Authors Eric Fontanillas created the version 1 of this pipeline. Victor Mataigne developped version 2.
Galaxy integration Julie Baffard and ABiMS TEAM, Roscoff Marine Station
Contact support.abims@sb-roscoff.fr for any questions or concerns about the Galaxy implementation of this tool.Credits : Gildas le Corguillé, Misharl Monsoor
Description
1-Separated mode
Input files are all the orthogroups computed by the AdaptSearch suite; Counts and test are computed on each group separatly. This mode counts occurrences of amino-acids or nucleic acids, according to the sequences type, in each distinct orthogroup.
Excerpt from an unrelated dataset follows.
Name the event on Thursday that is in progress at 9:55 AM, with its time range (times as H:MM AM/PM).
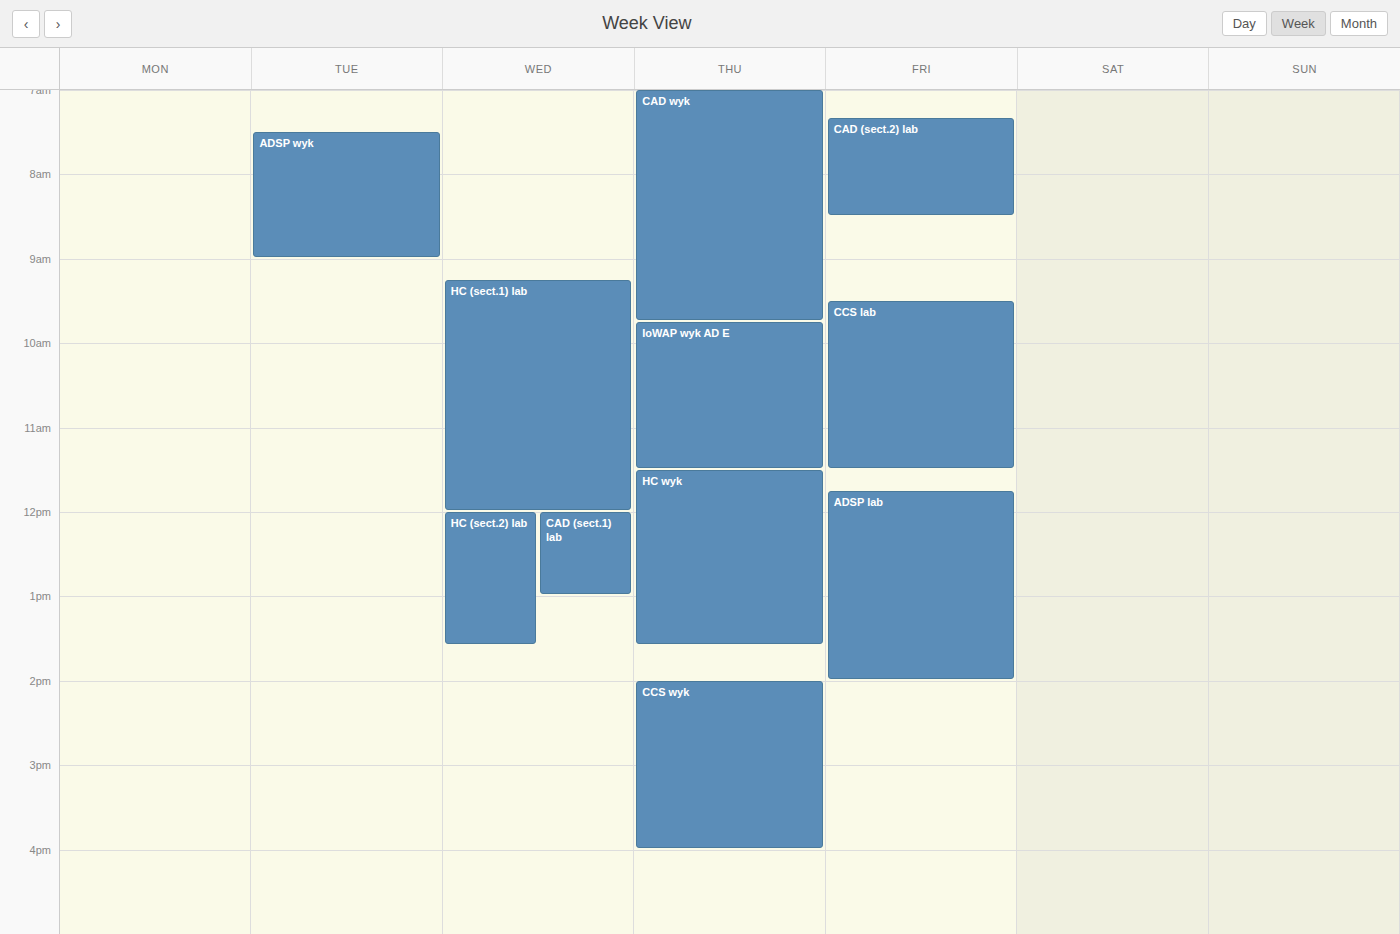
"IoWAP wyk AD E", 9:45 AM to 11:30 AM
Then, two subgroups of species are set by the user :
Within the groups, the program checks wether the occurrences of each element (amino-acid, nucleic acid, thermostability indice, GC content …) is higher of lower between one species and all the species of the opposite group. Binomial tests are then performed of these counts.
2-Concatenated mode
The input file is the super-alignment obtained by concatenation of all the orthogroups computed by the AdaptSearch suite. This script counts the number of codons, amino acids, and types of amino acids in sequences, as well as the mutation bias from one item to another between 2 sequences. Counts are then compared to empirical p-values, obtained from bootstrapped sequences obtained from a subset of sequences.
In the output files, the pvalues indicate the position of the observed data in a distribution of empirical counts obtained from a resampling of the data. Values above 0.95 indicate a significantly higher count, values under 0.05 a significantly lower count.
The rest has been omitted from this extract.